The class of '66 just keeps getting better and better. For the first time in recent memory, we outstripped our Alumni Fund drive by a healthy margin. Total giving was a whopping $91,049 with a participation percentage of 62! The dollar objective was $85,000, with participation at 70 percent. (Our participation, though up from 58 percent last year, still needs improvement, but who can argue with the job Steve and Hector have done again this year!) Let's give ourselves a round of "attaboys."
Speaking of better and better, Bob Baird and his wife Ann called to announce the birth of Andrew Scott Baird, born August 8, weighing in at seven pounds, two ounces, and he is 20 inches long, "with a 36-inch chest." (That's because he is a Texan.) I can't help but muse that Bill Hayden's son will be a freshman in Hanover this fall. It only goes to show that the age distribution curve of our kids is still being determined. (I wonder what the mean age is?) By the way I determined from a quick check of Bob's birthday the answer to my question of last spring how our various 40th birthdays were spent. But keep the cards coming on in. We truly will award a prize for the best story at our 20th reunion in June 1985.
Further in the news, I finally found out how Harris Jones got the airplane he was rebuilding out of his basement, as last reported. (For those of you who save this column, see April 1981.) But you'll have to write Harris at IBM to find out.
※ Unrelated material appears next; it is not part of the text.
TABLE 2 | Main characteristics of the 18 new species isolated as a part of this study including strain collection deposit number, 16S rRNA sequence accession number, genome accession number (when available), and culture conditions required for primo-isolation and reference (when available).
Since then, he has been flying his "ragwing" single-engine Pacer around the country. Last summer he flew to Kansas City. Then, to challenge himself further, he flew to Indianapolis for the Indy 500 without a radio. (Mayday, over and out!) It seems that a half-hour out of Poughkeepsie, he smelled smoke . . . coming from the cockpit . . . from the radio. Undaunted, Harris pressed the stick forward and flew visually to Indiana and back. (He carefully avoided control towers, flew low enough to navigate over cornfields and state highway signs, re-creating what the first airmail pilots must have felt.) My hat's off to him for such bravado, but I don't think I'll be making a seat reservation any time soon. Harris, by the way, now works for IBM Research in Fishkill, N.Y. At last mention in this column, he was in the York town Heights R and D center. Before IBM (was there such a time?) he had done his doctoral work in solid state physics at the University of Geneva and then worked at CERN. His wife Jeannie is also an IBMer. They have two boys, Mark, ten, and Will, eight.
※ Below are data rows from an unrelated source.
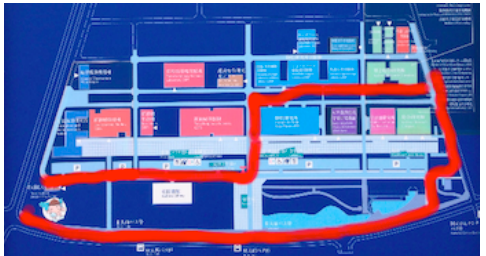
Figure 8. Positioning results of user’s trajectory on related prototype of outdoor navigation system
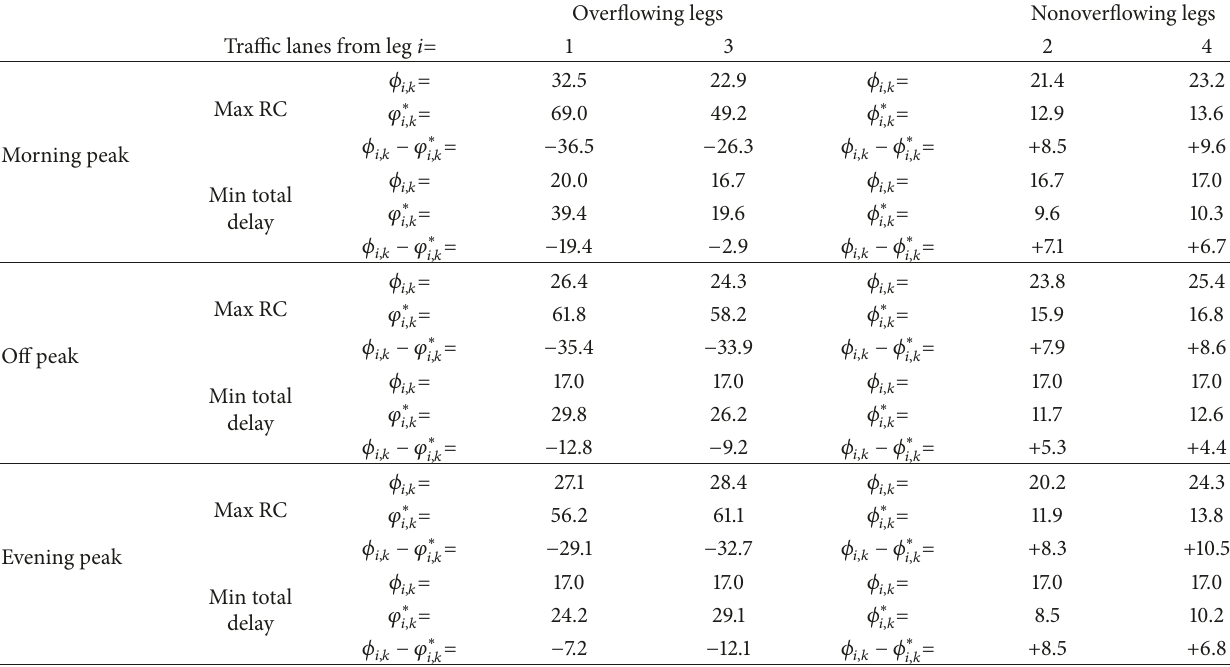
Table 2: Differences of green durations between traffic signal settings with spatial queue requirements and those without spatial queue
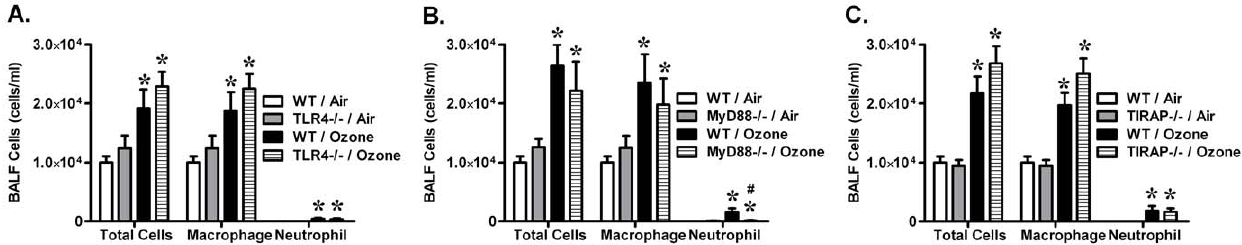
Figure 2. Ozone exposure increased neutrophilic lung inflammation in a manner partially dependent on MyD88, but not TLR4 and TIRAP. Ozone-exposed mice demonstrated increased neutrophil cell counts in BALF when compared to air-exposed animals. Neutrophil recruitment to the airspace was independent of TLR4 ( A ) and TIRAP ( C ), but was partially dependent of MyD88 ( B ) (* p , 0.05, vs. FA exposed group; # p , 0.05 vs. O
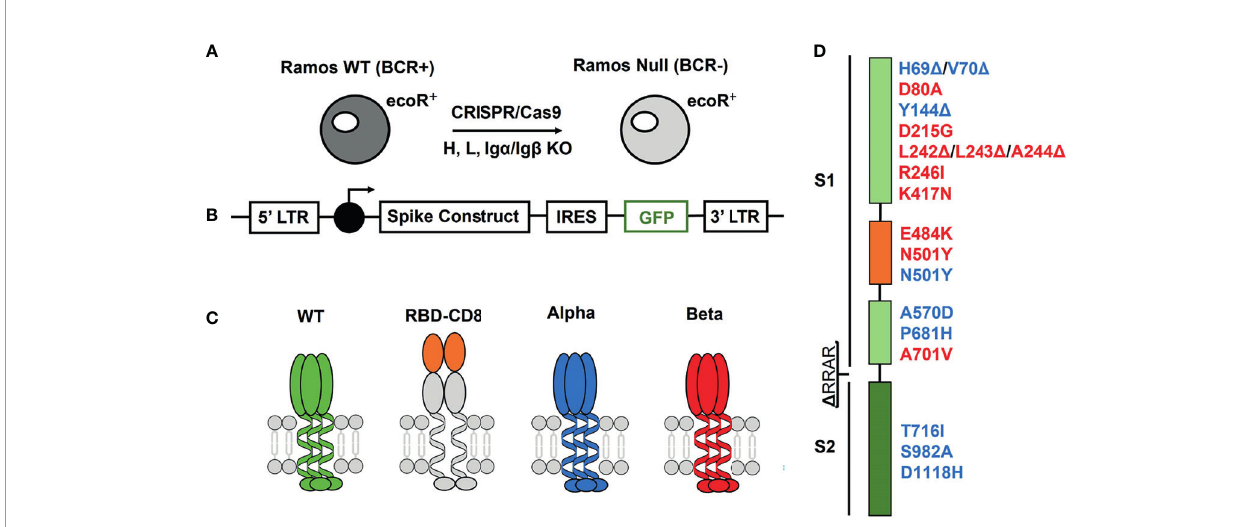
FIGURE 1 | Expression system for the generation of Ramos-null B cells carrying on their surface WT or variant spike proteins of SARS-CoV-2. (A) Generation of the Ramos-null cells lacking functional genes for the four components (heavy chain, light chain, Ig a , Ig b ) of the IgM-BCR by the CRISPR/Cas9 technique. These cells also carry the ecoR receptor for ef fi cient retroviral transfection. (B) Retroviral vector used for the linked expression of the spike protein and GFP using an internal ribosome entry site (IRES) sequence in front of the GFP cDNA. (C) Schematic drawing of the expressed S proteins with the WT (green), the receptor binding domain (RBD) (orange) attached to the murine CD8 protein (grey), the alpha variant B.1.1.7 (blue) and the beta variant B.1.3.5.1 (red). (D) Location of the amino acid exchange or deletion mutations in the S1 and S2 domain of the S protein. Alterations in the S protein of the alpha variant are indicated in blue and those of the beta variant in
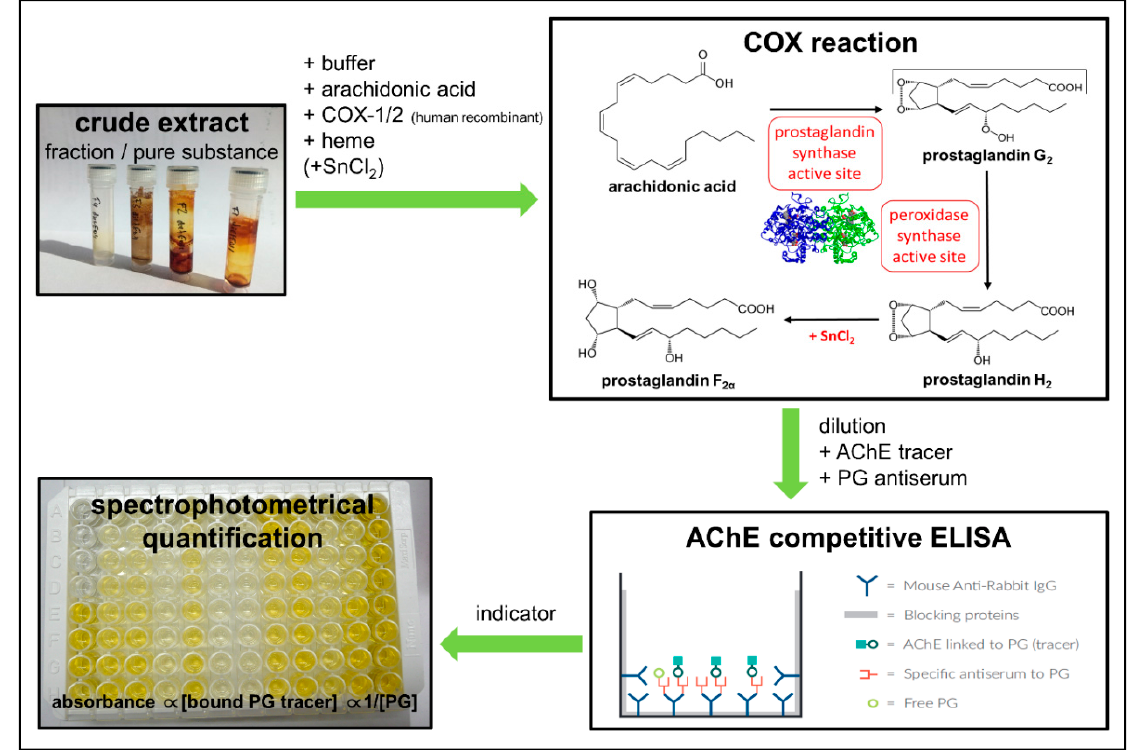
Figure 4. Scheme describing the COX inhibition assay used for screening plant extracts for antiinflammatory activity.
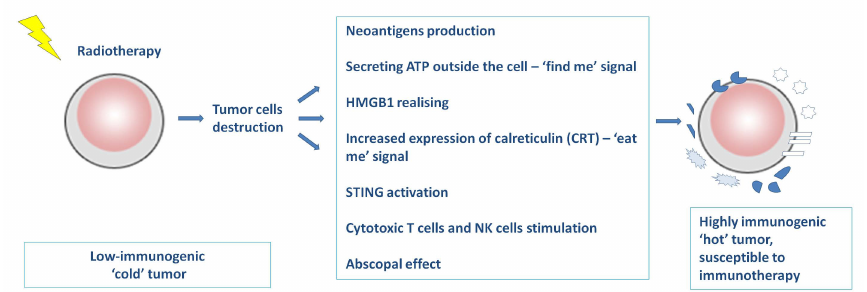
Figure 1. The mechanism of radiation therapy on cancer cells and its influence on the immune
To help my news backlog, Os Skinner '28 sent me a clipping on the continued progress of Ken Taylor's packing plant in Wy alusing, Pa. (See November 1982.) The Taylor Packing Company, (the largest such operation on the East Coast) is on the verge of further expansion, planning a $9-million addition to the plant, and allowing for another 100 employees over the next few years.
The final note for this month (remember, you are reading this column in October, with any luck, and I am writing it August 12 thanks, Doug!) is that Dave Dewan was promoted to associate professor of anesthesia at Bowman Gray School of Medicine at Wake Forest University in Winston-Salem, N.C., July 1. Dave has been at Bowman Gray since 1977 and has been head of the school's obstetrical anesthesia group. Congratulations, Dave!